Waco City Council newcomer Kinnaird has eye for analysis

John Kinnaird, 32, will be sworn in today as a Waco City Council member. Those who know him say the banker has a sharp, analytical mind.

As Waco’s newest city council member, John Kinnaird may not be a household name, and he won his position without a fight.

But the 32-year-old banker has been quietly active in the community for several years.

As chairman of the city’s zoning board of adjustment, he has dealt with the nuts and bolts of zoning, hearing pleas for variances on fence heights and garage encroachments.

As a board member of the nonpartisan Association for Good Government, he has helped recruit candidates for various local elections.

This year, he decided to jump into politics himself, running for the southwest Waco seat being vacated by longtime Councilman Randy Riggs.

He ran unopposed, and tonight he will be sworn in at a 6 p.m. special council meeting at the Waco Convention Center.

Also at the meeting, Malcolm Duncan Jr. will be sworn in as mayor, and Wilbert Austin will take the oath for another term as District 1 council member.

At a 5:30 p.m. work session, the council will discuss the process of appointing someone to fill the District 5 seat Duncan is vacating.

Kinnaird said he sees the unpaid council role as public service, not a means to political power.

“Having recruited other people to run, I’m not pushing an agenda,” he said. “I welcome opposing viewpoints. . . . I’m good at looking at both sides of an issue and taking in different points of view. I’m not dogmatic or rigid in my point of view. I try to be empathetic.”

Riggs, who is stepping down to run for county tax assessor-collector, said he thinks Kinnaird will learn the job quickly.

“I’m thankful he stepped up, and I’m looking forward to his service,” Riggs said.

Zoning board

Riggs appointed Kinnaird to the zoning board of adjustment in 2008, after Kinnaird contacted him about the need for a park in the Sendero Springs neighborhood, where Kinnaird then lived.

“When you see somebody young who is bright and energetic, you want to try to get him involved,” Riggs said.

Kinnaird, who grew up in a Fort Worth suburb, moved to Waco to attend Baylor, and he stuck around after graduating in 2002 as a university scholar. Kinnaird worked his way up to vice president and trust officer at Community Bank and Trust, where he manages investments.

He said he hopes his financial experience and his analytical mind will be an asset on the council, especially when it comes to budgeting and investing.

Wes Filer, president of the Association for Good Government, agreed that Kinnaird has a talent for analysis. For example, Kinnaird has helped the group put together statistics analyzing voting patterns by precinct.

“I think he will make a very good councilman,” said Filer, an attorney with Naman Howell Smith and Lee. “I don’t think he’s going to be a high-profile person who has an opinion to sell on every topic. I think he’s going to be somebody who studies issues very carefully and makes an analytical decision.”

The Association for Good Government, founded in 1987, seeks to ensure that well-qualified candidates run for local nonpartisan elections.

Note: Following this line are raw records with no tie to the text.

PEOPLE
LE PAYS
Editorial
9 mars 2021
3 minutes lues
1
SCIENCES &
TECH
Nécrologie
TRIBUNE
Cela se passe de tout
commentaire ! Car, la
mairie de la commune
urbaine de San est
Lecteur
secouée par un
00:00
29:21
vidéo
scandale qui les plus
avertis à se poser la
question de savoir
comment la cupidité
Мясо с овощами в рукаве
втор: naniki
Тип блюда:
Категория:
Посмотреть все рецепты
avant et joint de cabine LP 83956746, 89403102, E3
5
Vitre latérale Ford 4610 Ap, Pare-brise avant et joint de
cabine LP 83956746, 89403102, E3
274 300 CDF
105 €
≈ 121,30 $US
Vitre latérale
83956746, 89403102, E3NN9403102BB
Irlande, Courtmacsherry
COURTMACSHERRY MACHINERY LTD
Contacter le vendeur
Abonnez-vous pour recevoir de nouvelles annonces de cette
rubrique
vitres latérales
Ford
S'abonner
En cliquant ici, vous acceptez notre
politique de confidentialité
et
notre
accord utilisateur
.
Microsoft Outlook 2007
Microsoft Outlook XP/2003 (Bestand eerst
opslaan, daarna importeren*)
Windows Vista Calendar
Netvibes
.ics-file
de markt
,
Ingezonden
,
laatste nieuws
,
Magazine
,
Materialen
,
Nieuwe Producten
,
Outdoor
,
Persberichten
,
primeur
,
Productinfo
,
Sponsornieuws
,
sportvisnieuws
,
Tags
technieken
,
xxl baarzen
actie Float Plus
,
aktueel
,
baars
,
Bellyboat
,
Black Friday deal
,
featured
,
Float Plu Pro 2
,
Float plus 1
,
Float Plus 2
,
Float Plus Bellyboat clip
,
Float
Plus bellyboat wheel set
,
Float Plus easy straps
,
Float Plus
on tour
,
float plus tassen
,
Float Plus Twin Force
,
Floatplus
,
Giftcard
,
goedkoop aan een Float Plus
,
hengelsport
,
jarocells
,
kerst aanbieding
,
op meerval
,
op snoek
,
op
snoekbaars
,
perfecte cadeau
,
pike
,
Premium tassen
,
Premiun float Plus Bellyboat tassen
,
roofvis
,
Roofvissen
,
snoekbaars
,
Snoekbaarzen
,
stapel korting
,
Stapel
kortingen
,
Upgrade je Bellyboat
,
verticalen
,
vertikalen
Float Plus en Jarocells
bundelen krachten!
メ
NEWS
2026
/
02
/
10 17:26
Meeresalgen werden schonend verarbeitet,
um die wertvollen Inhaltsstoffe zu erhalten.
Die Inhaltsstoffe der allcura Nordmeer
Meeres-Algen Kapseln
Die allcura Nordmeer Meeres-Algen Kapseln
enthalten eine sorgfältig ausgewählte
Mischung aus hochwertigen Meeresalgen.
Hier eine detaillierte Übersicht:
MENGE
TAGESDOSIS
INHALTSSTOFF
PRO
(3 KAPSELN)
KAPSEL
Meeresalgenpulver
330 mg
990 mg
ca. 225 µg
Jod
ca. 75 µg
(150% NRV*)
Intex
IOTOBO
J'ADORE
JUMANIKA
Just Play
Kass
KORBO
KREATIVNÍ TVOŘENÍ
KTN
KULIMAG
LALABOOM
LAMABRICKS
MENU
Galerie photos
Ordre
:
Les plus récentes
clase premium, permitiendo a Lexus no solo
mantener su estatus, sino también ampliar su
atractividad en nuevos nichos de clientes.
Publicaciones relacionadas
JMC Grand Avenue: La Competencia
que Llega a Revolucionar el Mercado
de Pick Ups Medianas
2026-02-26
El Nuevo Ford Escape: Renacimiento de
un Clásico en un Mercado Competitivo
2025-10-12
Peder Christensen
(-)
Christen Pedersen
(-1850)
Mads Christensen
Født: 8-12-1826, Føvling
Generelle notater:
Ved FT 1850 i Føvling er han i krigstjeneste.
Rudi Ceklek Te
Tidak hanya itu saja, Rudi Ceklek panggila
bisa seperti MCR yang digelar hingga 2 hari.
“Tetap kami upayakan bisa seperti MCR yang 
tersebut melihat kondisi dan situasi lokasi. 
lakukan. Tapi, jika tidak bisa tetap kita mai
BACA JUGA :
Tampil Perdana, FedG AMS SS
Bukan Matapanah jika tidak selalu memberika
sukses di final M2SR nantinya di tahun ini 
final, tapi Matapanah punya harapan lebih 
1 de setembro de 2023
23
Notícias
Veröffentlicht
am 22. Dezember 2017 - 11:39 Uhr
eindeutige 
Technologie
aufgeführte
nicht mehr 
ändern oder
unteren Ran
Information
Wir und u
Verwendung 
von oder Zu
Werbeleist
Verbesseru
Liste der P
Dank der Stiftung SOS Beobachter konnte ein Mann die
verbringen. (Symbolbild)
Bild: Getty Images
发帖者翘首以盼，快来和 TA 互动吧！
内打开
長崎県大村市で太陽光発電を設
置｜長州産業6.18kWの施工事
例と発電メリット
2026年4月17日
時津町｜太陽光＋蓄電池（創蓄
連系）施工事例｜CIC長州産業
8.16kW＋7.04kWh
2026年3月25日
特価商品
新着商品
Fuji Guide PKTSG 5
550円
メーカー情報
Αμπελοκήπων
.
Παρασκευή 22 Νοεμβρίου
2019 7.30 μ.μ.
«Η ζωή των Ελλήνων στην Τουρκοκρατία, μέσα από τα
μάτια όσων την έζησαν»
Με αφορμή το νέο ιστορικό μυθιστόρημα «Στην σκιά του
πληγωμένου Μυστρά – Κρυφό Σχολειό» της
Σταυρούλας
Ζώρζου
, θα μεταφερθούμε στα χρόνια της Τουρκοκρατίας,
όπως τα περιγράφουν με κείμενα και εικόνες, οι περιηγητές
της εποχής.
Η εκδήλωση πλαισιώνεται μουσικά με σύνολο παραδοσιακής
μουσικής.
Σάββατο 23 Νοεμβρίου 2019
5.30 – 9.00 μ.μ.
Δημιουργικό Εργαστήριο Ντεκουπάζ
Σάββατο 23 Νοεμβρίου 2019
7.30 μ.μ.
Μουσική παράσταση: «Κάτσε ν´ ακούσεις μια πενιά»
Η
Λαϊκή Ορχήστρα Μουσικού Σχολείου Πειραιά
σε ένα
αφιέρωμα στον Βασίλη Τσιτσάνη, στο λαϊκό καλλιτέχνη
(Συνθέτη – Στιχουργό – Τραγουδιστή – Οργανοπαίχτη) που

Kinnaird said he supports the direction the Waco City Council has been going in seeking downtown development and recruiting job-creating companies.

“We need to encourage new businesses to form and try to recruit companies that bring in outside dollars,” he said.

Kinnaird said he thinks the new Baylor Research and Innovation Collaborative research park will have a major impact on Waco’s economic future. In addition, he said Waco’s ample water supply could give the city an economic advantage.

“We need to jealously guard our lake,” he said.

Kinnaird now lives in the Brookview neighborhood near Valley Mills and Waco drives with his wife, Natalie, who works at the Brazos River Authority. He enjoys playing disc golf and playing with his dogs in Cameron Park, and he has coached youth soccer.